Dayler dayler viran dayler
Yüzüm güler kalbim ağlar
Yüreğimden kanlar damlar
Edirne köprüsü taştan
Sen çıkardın beni baştan
Bir olaydı bir olaydı
Ne olur benim olaydı

Türkülerimizin tribünlerde tezahürata malzeme yapılması vardır bazen. Bursa'nın ufak tefek taşları mesela. (Haydi birlikte bütün eller havaya, ....geliyor) Varsa tribünlere malzeme olan türkülerimiz hatırlamak isteriz. "İnleyen Nağmeler" sanat müziğidir, aman girmeyelim oralara.
Late post: Kzılcıklar oldu mu selelere doldu mu heyyyyy, gönderdiğim çoraplar ayağına oldu mu mendili eline, mendil verdim geline....Oooooohhhh, oooohhhhh. Çok ağırdı mesela bu türkümüz. Bilen bilir.

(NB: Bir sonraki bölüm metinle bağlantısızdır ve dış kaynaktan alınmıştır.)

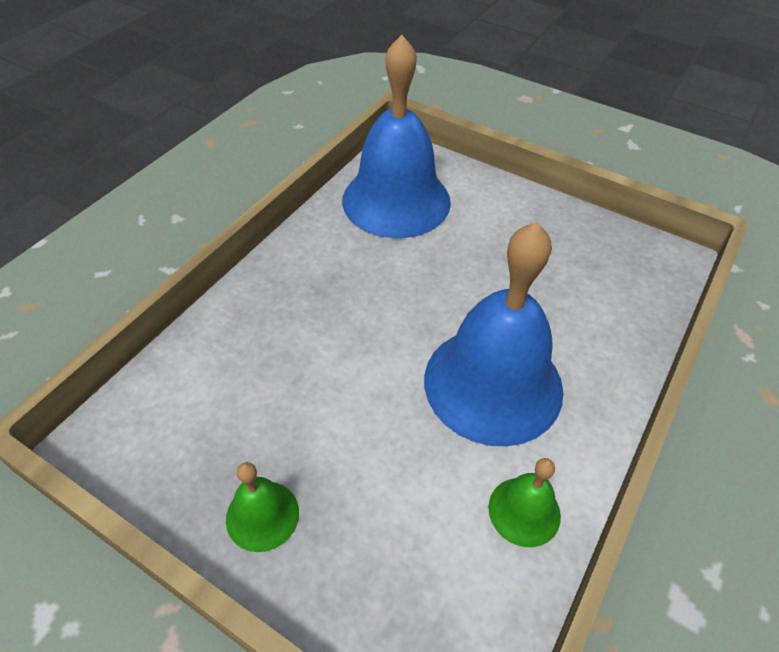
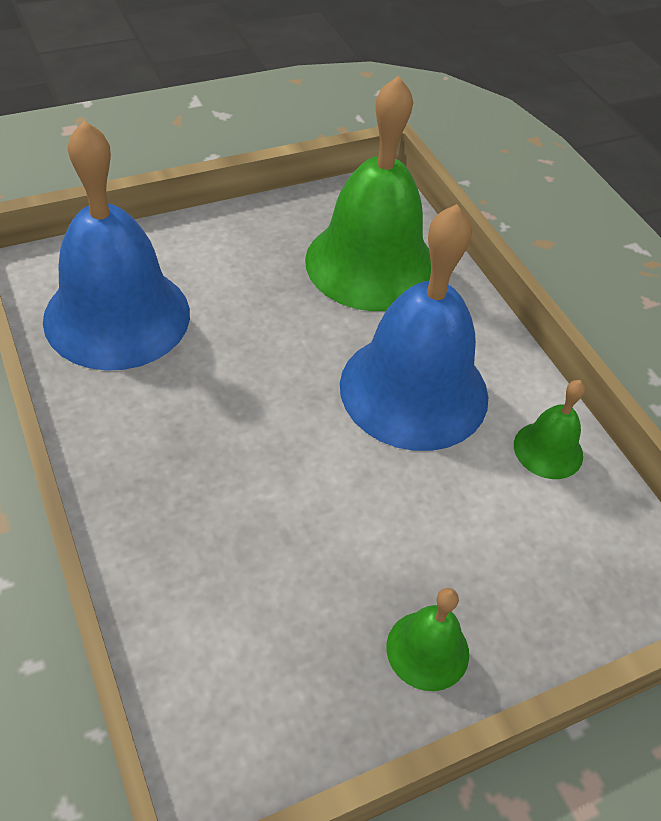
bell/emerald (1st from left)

Türk Sanayisi & Kaka & Hidromek Hidrolik

City'nin Arapları Kaka'ya yıllık 15 m Euro Milan'a da 120 m Euro veriyor. Eğer Kaka'nın gönlü olsa ve biraz kıpırdasa bu rakam 130 da olur yıllık 17,5 da. Ekonomist değilim. Ama bir ülkenin Turkcell'le değil bilgi üretip satan Nokia ile malı götürdüğünü biliyorum. Bir ülkenin ürettiği katma değer kadar daha doğrusu sanayisi kadar konuşması gerektiğini de biliyorum. Ve Dünyada cirosal büyüklükte 16. sırada olan Türk sanayisinin aslında montaj sanayisi olduğunu da biliyorum. Yani nihai ürün operasyon sanayisi. Makineyi Almanya'dan al, hammaddeni oradan buradan getirt -ki plastik sanayisi olarak bakarsak PETKİM bu ülkenin sadece %20'sine yetiyor- sonra da hammaddeyi kalıba ver mal aşağıdan çıksın. Sana makineyi çakan Alman'ın mı karı acaba daha fazladır yoksa senin ürettiğin ürünün mü? Bilginin üretildiği yerde yokuz, nihai ürün sanayisiyiz. Dolayısıyla da %3'lere 5'lere çalışmaya mahkumuz. Kaymağı elin adamı yer biz piramidin en altında Dünyanın 10. büyük sanayisi olmak için çabalarız. Kaldı ki PETKİM'i de özelleştirmişiz elin adamına vermişsiz, bilmem anlatabildim mi?
Neyse bu kısa ve can sıkıcı girizgahtan sonra gelelim asıl konumuza. İstanbul Sanayi Odası her seninin Temmuz ayında Türkiye'nin 500 büyük sanayi firmasını açıklar. Aradan 1 ay geçtikten sonra da 2. 500 büyük sanayi kuruluşu açıklanır. Mesela bu senenin Temmuz ayında 2008'in verileri açıklanacak. Araplar'ın Kaka'ya verdiği 252 milyon YTL aslında şu demek. Bu ülkenin 2007 yılı rakamlarına göre 186. büyük sanayi firması Ankara'lı Hidromek-Hidrolik Ltd. Şti. 2007 yılı cirosu 252.456.490 TL. 2. 500 büyük firmanın en tepesinde Graniser Granit 96 milyon TL ile oturuyor. Kaybolan futbola mı yanarsın, Türk Sanayisinin durumuna mı yanarsın...Mal üretme Kaka üret diyeceğim Türk Sanayisine ayıp olacak. Kalıpları iyi galiba Kaka'nın. Ha buarada bu rakamlar 2007'nin. Temmuz gelse de bir de 2008'in rakamlarını görsek. Belki o zaman bu ülkenin 150. büyük sanayi firmasının yıllık cirosu bir Kaka eder.